• [WRITTEN TASK]: In the data below, the answer is the run of lines from the line containing "G04 APERTURE END LIST*" through the line containing "X46355000Y-59309000D03*", both included; print it exactly and nothing else.

[Opening PROVIDED MATERIAL section]

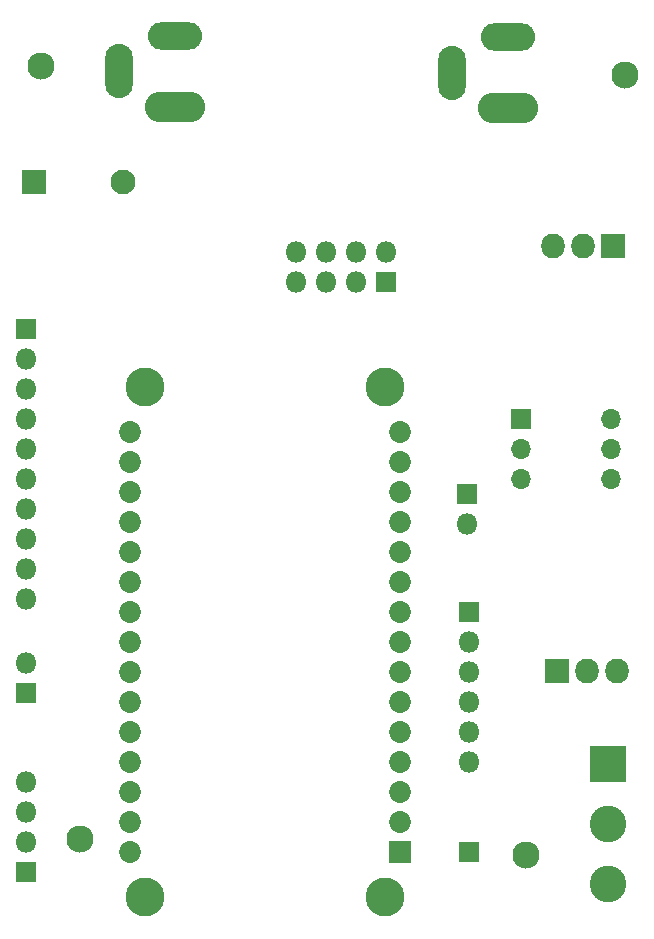
<source format=gbr>
%TF.GenerationSoftware,KiCad,Pcbnew,(5.1.6)-1*%
%TF.CreationDate,2020-07-29T00:16:23-03:00*%
%TF.ProjectId,placa_desenvolvimento,706c6163-615f-4646-9573-656e766f6c76,rev?*%
%TF.SameCoordinates,Original*%
%TF.FileFunction,Soldermask,Bot*%
%TF.FilePolarity,Negative*%
%FSLAX46Y46*%
G04 Gerber Fmt 4.6, Leading zero omitted, Abs format (unit mm)*
G04 Created by KiCad (PCBNEW (5.1.6)-1) date 2020-07-29 00:16:23*
%MOMM*%
%LPD*%
G01*
G04 APERTURE LIST*
%ADD10C,2.300000*%
%ADD11R,3.100000X3.100000*%
%ADD12C,3.100000*%
%ADD13R,2.100000X2.100000*%
%ADD14C,2.100000*%
%ADD15O,2.350000X4.600000*%
%ADD16O,4.600000X2.350000*%
%ADD17O,5.100000X2.600000*%
%ADD18R,1.800000X1.800000*%
%ADD19O,1.800000X1.800000*%
%ADD20R,1.852600X1.852600*%
%ADD21C,1.852600*%
%ADD22C,3.300000*%
%ADD23R,2.005000X2.100000*%
%ADD24O,2.005000X2.100000*%
%ADD25R,1.700000X1.700000*%
%ADD26O,1.700000X1.700000*%
G04 APERTURE END LIST*
D10*
%TO.C,REF\u002A\u002A*%
X65405000Y-29083000D03*
%TD*%
%TO.C,REF\u002A\u002A*%
X57023000Y-95123000D03*
%TD*%
%TO.C,REF\u002A\u002A*%
X19304000Y-93726000D03*
%TD*%
%TO.C,REF\u002A\u002A*%
X16002000Y-28321000D03*
%TD*%
D11*
%TO.C,J7*%
X64008000Y-87376000D03*
D12*
X64008000Y-92456000D03*
X64008000Y-97536000D03*
%TD*%
D13*
%TO.C,BZ1*%
X15367000Y-38100000D03*
D14*
X22967000Y-38100000D03*
%TD*%
D15*
%TO.C,J1*%
X22605000Y-28750000D03*
D16*
X27305000Y-25750000D03*
D17*
X27305000Y-31750000D03*
%TD*%
D18*
%TO.C,J2*%
X14732000Y-50546000D03*
D19*
X14732000Y-53086000D03*
X14732000Y-55626000D03*
X14732000Y-58166000D03*
X14732000Y-60706000D03*
X14732000Y-63246000D03*
X14732000Y-65786000D03*
X14732000Y-68326000D03*
X14732000Y-70866000D03*
X14732000Y-73406000D03*
%TD*%
D18*
%TO.C,J4*%
X52070000Y-64516000D03*
D19*
X52070000Y-67056000D03*
%TD*%
D18*
%TO.C,J5*%
X52197000Y-94869000D03*
%TD*%
D19*
%TO.C,J6*%
X14732000Y-78867000D03*
D18*
X14732000Y-81407000D03*
%TD*%
%TO.C,J8*%
X52197000Y-74549000D03*
D19*
X52197000Y-77089000D03*
X52197000Y-79629000D03*
X52197000Y-82169000D03*
X52197000Y-84709000D03*
X52197000Y-87249000D03*
%TD*%
D18*
%TO.C,J9*%
X45212000Y-46609000D03*
D19*
X45212000Y-44069000D03*
X42672000Y-46609000D03*
X42672000Y-44069000D03*
X40132000Y-46609000D03*
X40132000Y-44069000D03*
X37592000Y-46609000D03*
X37592000Y-44069000D03*
%TD*%
D20*
%TO.C,U2*%
X46355000Y-94869000D03*
D21*
X46355000Y-92329000D03*
X46355000Y-89789000D03*
X46355000Y-87249000D03*
X46355000Y-84709000D03*
X46355000Y-82169000D03*
X46355000Y-79629000D03*
X46355000Y-77089000D03*
X46355000Y-74549000D03*
X46355000Y-72009000D03*
X46355000Y-69469000D03*
X46355000Y-66929000D03*
X46355000Y-64389000D03*
X46355000Y-61849000D03*
X46355000Y-59309000D03*
X23495000Y-94869000D03*
X23495000Y-92329000D03*
X23495000Y-89789000D03*
X23495000Y-87249000D03*
X23495000Y-84709000D03*
X23495000Y-82169000D03*
X23495000Y-79629000D03*
X23495000Y-77089000D03*
X23495000Y-74549000D03*
X23495000Y-72009000D03*
X23495000Y-69469000D03*
X23495000Y-66929000D03*
X23495000Y-64389000D03*
X23495000Y-61849000D03*
X23495000Y-59309000D03*
D22*
X45085000Y-98679000D03*
X24765000Y-98679000D03*
X24765000Y-55499000D03*
X45085000Y-55499000D03*
%TD*%
D23*
%TO.C,U3*%
X64389000Y-43561000D03*
D24*
X61849000Y-43561000D03*
X59309000Y-43561000D03*
%TD*%
D18*
%TO.C,J3*%
X14732000Y-96520000D03*
D19*
X14732000Y-93980000D03*
X14732000Y-91440000D03*
X14732000Y-88900000D03*
%TD*%
D25*
%TO.C,U4*%
X56642000Y-58166000D03*
D26*
X64262000Y-63246000D03*
X56642000Y-60706000D03*
X64262000Y-60706000D03*
X56642000Y-63246000D03*
X64262000Y-58166000D03*
%TD*%
D23*
%TO.C,Q2*%
X59690000Y-79502000D03*
D24*
X62230000Y-79502000D03*
X64770000Y-79502000D03*
%TD*%
D15*
%TO.C,J10*%
X50799000Y-28877000D03*
D16*
X55499000Y-25877000D03*
D17*
X55499000Y-31877000D03*
%TD*%
M02*

</source>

[Closing PROVIDED MATERIAL section]

• [ANSWER]:
G04 APERTURE END LIST*
D10*
%TO.C,REF\u002A\u002A*%
X65405000Y-29083000D03*
%TD*%
%TO.C,REF\u002A\u002A*%
X57023000Y-95123000D03*
%TD*%
%TO.C,REF\u002A\u002A*%
X19304000Y-93726000D03*
%TD*%
%TO.C,REF\u002A\u002A*%
X16002000Y-28321000D03*
%TD*%
D11*
%TO.C,J7*%
X64008000Y-87376000D03*
D12*
X64008000Y-92456000D03*
X64008000Y-97536000D03*
%TD*%
D13*
%TO.C,BZ1*%
X15367000Y-38100000D03*
D14*
X22967000Y-38100000D03*
%TD*%
D15*
%TO.C,J1*%
X22605000Y-28750000D03*
D16*
X27305000Y-25750000D03*
D17*
X27305000Y-31750000D03*
%TD*%
D18*
%TO.C,J2*%
X14732000Y-50546000D03*
D19*
X14732000Y-53086000D03*
X14732000Y-55626000D03*
X14732000Y-58166000D03*
X14732000Y-60706000D03*
X14732000Y-63246000D03*
X14732000Y-65786000D03*
X14732000Y-68326000D03*
X14732000Y-70866000D03*
X14732000Y-73406000D03*
%TD*%
D18*
%TO.C,J4*%
X52070000Y-64516000D03*
D19*
X52070000Y-67056000D03*
%TD*%
D18*
%TO.C,J5*%
X52197000Y-94869000D03*
%TD*%
D19*
%TO.C,J6*%
X14732000Y-78867000D03*
D18*
X14732000Y-81407000D03*
%TD*%
%TO.C,J8*%
X52197000Y-74549000D03*
D19*
X52197000Y-77089000D03*
X52197000Y-79629000D03*
X52197000Y-82169000D03*
X52197000Y-84709000D03*
X52197000Y-87249000D03*
%TD*%
D18*
%TO.C,J9*%
X45212000Y-46609000D03*
D19*
X45212000Y-44069000D03*
X42672000Y-46609000D03*
X42672000Y-44069000D03*
X40132000Y-46609000D03*
X40132000Y-44069000D03*
X37592000Y-46609000D03*
X37592000Y-44069000D03*
%TD*%
D20*
%TO.C,U2*%
X46355000Y-94869000D03*
D21*
X46355000Y-92329000D03*
X46355000Y-89789000D03*
X46355000Y-87249000D03*
X46355000Y-84709000D03*
X46355000Y-82169000D03*
X46355000Y-79629000D03*
X46355000Y-77089000D03*
X46355000Y-74549000D03*
X46355000Y-72009000D03*
X46355000Y-69469000D03*
X46355000Y-66929000D03*
X46355000Y-64389000D03*
X46355000Y-61849000D03*
X46355000Y-59309000D03*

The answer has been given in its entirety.